=== Begin Enclosure ===
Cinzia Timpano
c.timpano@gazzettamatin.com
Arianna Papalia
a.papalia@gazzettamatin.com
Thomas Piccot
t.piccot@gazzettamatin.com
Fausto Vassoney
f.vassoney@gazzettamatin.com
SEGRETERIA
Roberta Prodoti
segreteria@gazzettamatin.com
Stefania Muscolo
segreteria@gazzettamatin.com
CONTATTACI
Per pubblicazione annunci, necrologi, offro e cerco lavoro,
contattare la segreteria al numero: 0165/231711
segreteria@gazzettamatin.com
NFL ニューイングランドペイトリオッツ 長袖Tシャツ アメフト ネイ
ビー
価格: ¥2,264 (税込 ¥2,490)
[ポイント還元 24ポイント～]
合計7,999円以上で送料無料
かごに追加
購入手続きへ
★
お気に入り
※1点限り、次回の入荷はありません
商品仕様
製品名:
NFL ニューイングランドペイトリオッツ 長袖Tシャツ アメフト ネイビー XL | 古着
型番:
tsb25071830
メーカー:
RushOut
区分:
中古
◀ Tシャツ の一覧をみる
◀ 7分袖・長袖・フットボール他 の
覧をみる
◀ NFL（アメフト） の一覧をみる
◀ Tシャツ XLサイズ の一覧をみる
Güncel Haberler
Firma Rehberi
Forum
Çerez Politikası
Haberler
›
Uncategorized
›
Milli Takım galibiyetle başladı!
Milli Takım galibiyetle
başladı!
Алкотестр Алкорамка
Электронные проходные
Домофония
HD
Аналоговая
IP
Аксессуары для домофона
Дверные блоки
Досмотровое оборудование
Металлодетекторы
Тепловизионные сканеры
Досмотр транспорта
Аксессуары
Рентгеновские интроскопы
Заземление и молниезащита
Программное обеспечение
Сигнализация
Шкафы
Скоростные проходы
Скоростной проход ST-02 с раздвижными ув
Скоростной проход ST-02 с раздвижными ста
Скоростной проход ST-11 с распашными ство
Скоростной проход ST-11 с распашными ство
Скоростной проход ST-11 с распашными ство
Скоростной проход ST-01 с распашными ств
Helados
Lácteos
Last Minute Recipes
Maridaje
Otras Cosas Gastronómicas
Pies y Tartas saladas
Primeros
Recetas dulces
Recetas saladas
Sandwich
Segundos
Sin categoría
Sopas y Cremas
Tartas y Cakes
=== End Enclosure ===
Would you copy each line of the records that contains "başladı"?

Milli Takım galibiyetle başladı!
başladı!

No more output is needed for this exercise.